Ms McDonald compared the Magdalene system to a form of “Irish slavery”, but the Taoiseach just kept telling her to go away and read the report. Silly Ms McDonald, she only recited the testimony of survivors — what did they know?

So why was Kenny, who had been so in touch with the public mood after the Cloyne Report, so cold? Because it is all down to cold hard cash. He offered “support” to the victims, but no offer of compensation was mentioned. His spokesman was later asked if Mr Kenny had been advised by the Attorney General or others to avoid the apology in order to try and stall a payout. “We don’t comment on how the Taoiseach arrives at what he says,” came the reply.

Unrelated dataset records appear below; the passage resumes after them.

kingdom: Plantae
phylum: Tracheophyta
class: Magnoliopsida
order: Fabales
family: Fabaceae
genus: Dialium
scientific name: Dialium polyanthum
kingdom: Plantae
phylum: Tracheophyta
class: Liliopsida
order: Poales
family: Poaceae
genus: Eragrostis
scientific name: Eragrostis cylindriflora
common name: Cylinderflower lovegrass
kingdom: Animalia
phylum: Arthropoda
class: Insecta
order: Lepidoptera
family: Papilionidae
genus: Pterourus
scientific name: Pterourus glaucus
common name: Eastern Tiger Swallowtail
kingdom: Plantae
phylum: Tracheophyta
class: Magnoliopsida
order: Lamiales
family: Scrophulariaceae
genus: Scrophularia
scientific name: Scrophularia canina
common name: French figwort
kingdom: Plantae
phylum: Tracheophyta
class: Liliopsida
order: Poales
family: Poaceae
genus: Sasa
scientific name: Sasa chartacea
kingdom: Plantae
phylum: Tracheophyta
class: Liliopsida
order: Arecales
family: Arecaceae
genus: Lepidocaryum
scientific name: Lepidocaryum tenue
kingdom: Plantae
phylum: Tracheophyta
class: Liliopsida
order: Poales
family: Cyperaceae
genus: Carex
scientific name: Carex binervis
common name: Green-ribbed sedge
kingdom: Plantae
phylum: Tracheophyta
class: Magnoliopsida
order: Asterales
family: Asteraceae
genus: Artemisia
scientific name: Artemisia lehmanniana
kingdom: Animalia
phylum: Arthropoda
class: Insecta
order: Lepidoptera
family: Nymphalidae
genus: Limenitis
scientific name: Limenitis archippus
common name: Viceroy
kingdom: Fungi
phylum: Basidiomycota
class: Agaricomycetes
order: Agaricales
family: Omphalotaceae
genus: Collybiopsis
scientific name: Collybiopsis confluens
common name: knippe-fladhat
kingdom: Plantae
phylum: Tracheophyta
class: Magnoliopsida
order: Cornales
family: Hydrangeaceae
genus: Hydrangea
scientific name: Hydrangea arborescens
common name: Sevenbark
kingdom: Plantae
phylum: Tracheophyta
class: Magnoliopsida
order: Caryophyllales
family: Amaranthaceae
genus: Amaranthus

And while it is often difficult to figure out exactly how Mr Kenny arrives at some of the more unusual things he comes out with, this time it was simple — shamefully cutting the compensation claims of the one thousand surviving victims.

It was a surprisingly shabby performance from the Taoiseach, and the hurt caused to the laundry victims will not be easily washed away.

The exploited women were abandoned once more — and all in the name of money.